KfW loans may be granted to finance investments requiring medium or long-term funding and promising sustainable economic success and which are made in Germany prior to December 31 2010 for operating resources, or – in the case of large companies – for a general need for liquidity without a specific purpose. The maximum amount of a loan for small and medium-sized enterprises is €50 million per project; for large companies it is €300 million per group. In general, the borrower must apply for these loans through its partner bank, which decides internally whether to accept the application, including the security offered, and whether it will grant a loan. KfW usually accepts the partner bank's decision, even if it implies a certain risk (eg, if the security provided by the borrower does not cover the full amount of the loan and interest). When granting a loan through the borrower's partner bank, KfW may assume part of the borrower's insolvency risk (ie, the remainder to be assumed by the partner bank).
Loan guarantee programme
As part of its stimulus package, the federal government has made available further funds for loan guarantees.

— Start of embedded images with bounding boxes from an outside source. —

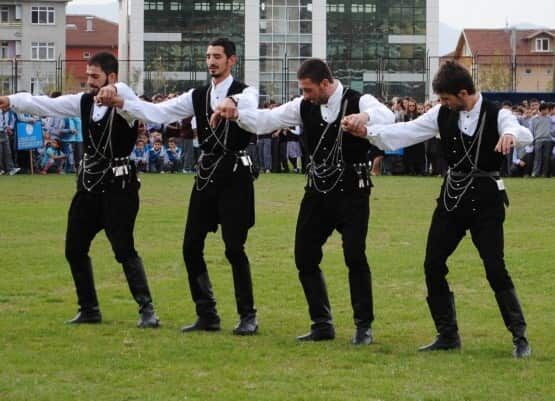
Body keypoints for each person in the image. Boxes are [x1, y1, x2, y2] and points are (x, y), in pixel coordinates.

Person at [347, 61, 533, 358]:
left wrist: (511, 135)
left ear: (463, 93)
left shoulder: (498, 113)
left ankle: (519, 337)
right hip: (451, 200)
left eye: (446, 98)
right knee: (433, 264)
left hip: (486, 202)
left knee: (494, 268)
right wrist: (367, 132)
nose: (443, 104)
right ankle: (447, 335)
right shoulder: (441, 114)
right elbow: (405, 132)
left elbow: (519, 131)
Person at [213, 58, 394, 344]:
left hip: (353, 193)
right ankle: (322, 323)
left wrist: (364, 117)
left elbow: (387, 115)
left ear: (325, 83)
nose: (305, 95)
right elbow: (267, 119)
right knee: (304, 255)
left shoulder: (359, 100)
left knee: (354, 256)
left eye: (308, 89)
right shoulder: (303, 106)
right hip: (317, 191)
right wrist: (237, 115)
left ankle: (363, 326)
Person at [96, 38, 260, 335]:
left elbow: (250, 105)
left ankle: (247, 315)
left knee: (234, 248)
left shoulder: (245, 91)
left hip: (235, 177)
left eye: (217, 56)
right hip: (206, 177)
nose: (211, 62)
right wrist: (122, 102)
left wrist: (232, 103)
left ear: (232, 60)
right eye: (208, 56)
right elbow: (159, 112)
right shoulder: (197, 96)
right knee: (190, 246)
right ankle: (207, 314)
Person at [0, 52, 160, 328]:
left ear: (111, 77)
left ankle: (147, 309)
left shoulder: (125, 106)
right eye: (88, 75)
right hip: (88, 187)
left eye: (95, 76)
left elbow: (126, 92)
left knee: (123, 249)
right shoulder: (84, 102)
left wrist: (115, 89)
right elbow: (46, 104)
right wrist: (11, 100)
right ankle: (89, 309)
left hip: (119, 188)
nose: (89, 81)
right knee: (74, 248)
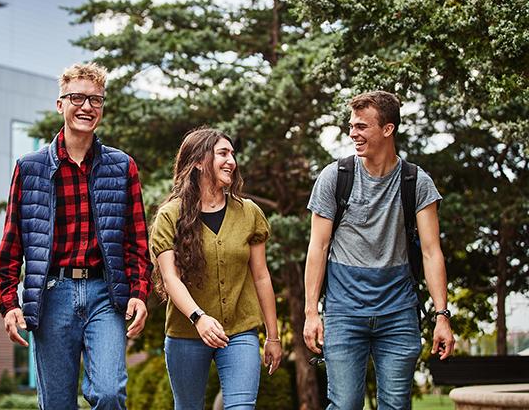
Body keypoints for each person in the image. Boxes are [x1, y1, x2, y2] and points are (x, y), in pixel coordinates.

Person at [0, 62, 153, 410]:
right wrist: (8, 303)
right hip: (52, 296)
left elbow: (136, 242)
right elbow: (12, 243)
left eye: (95, 100)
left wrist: (138, 293)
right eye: (77, 98)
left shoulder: (123, 166)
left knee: (109, 392)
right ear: (60, 104)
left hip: (105, 295)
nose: (86, 107)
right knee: (57, 403)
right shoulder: (29, 167)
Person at [303, 91, 455, 409]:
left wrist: (442, 315)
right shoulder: (335, 177)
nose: (353, 134)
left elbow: (431, 252)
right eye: (351, 126)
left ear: (387, 129)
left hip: (398, 313)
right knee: (344, 404)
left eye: (361, 127)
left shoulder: (417, 182)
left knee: (396, 405)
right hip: (344, 312)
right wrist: (311, 312)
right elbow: (317, 247)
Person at [150, 127, 282, 410]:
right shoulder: (169, 216)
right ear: (198, 161)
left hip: (241, 330)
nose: (231, 161)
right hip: (186, 333)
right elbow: (170, 278)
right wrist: (199, 318)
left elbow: (261, 276)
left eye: (232, 154)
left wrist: (273, 336)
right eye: (222, 153)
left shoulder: (249, 212)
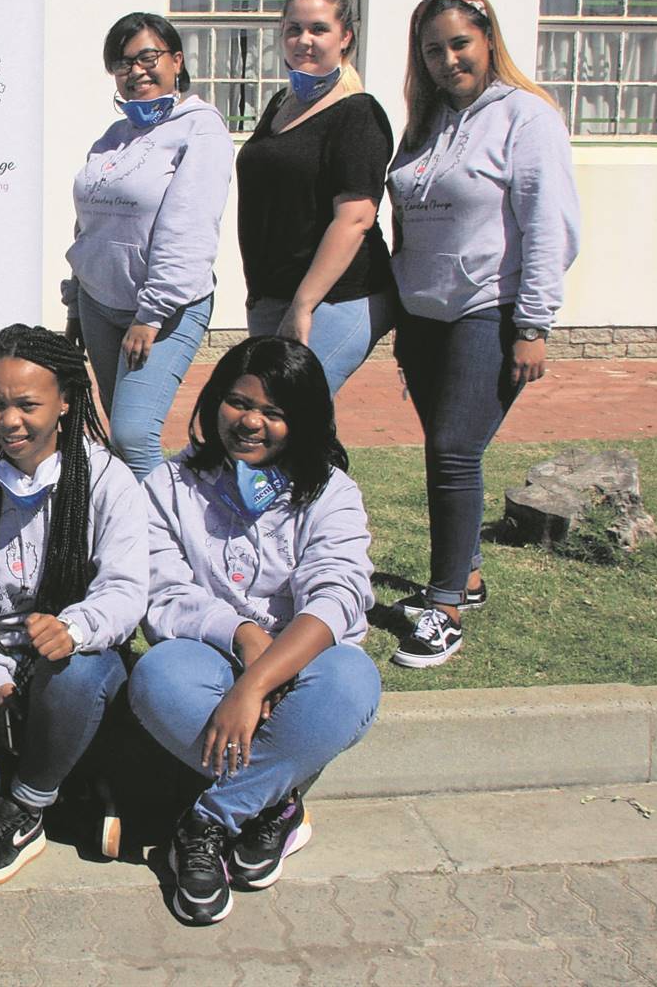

The public 'loan banks' of the federal states grant loan guarantees of up to €2 million. Guarantees for loans of up to €10 million (eastern federal states) or €50 miliion (western federal states) are granted by the federal states, and higher guarantees are granted by the federal government in cooperation with federal states.
Application procedures for the loan guarantees vary across the different federal states. However, especially with regard to loan guarantees exceeding €2 million, certain general principles apply. Loan guarantees may serve, among other things, for the financing of investments, working capital or restructuring measures. The guarantee is granted by the federal state in which a company has a permanent establishment or investments shall be made. If a company has permanent establishments with a considerable number of employees in various federal states, these states usually share the risk.
Consequently, the number of authorities involved increases and the process may become more difficult. In general, loan guarantees must not cover more than 80% of the default risk. The remaining risk must be borne by the bank granting the loan and by the company itself. The bank's own exposure in the amount of approximately 10% of the loan is designed to ensure that the bank monitors the company closely. The company must provide as much security as possible.
A wide variety of state measures are in place to support Germany's real economy and improve access to capital. In particular, subsidized loans and guarantees will play an important role in helping struggling enterprises which have been hit by the global credit crunch. As such, the measures outlined above (ie, KfW loans and the loan guarantees) are complementary to other – new or longstanding – aid programmes by national authorities or European institutions such as the European Investment Bank.
Since budgets are limited, and due to the time-consuming, often complex decision-making procedures, applications for loans or loan guarantees by public authorities should be submitted as soon as possible. Moreover, companies seeking state aid and their advisers should contact the competent authorities at an early stage of the application process and cooperate closely with the banks and authorities to avoid any delays or nasty surprises.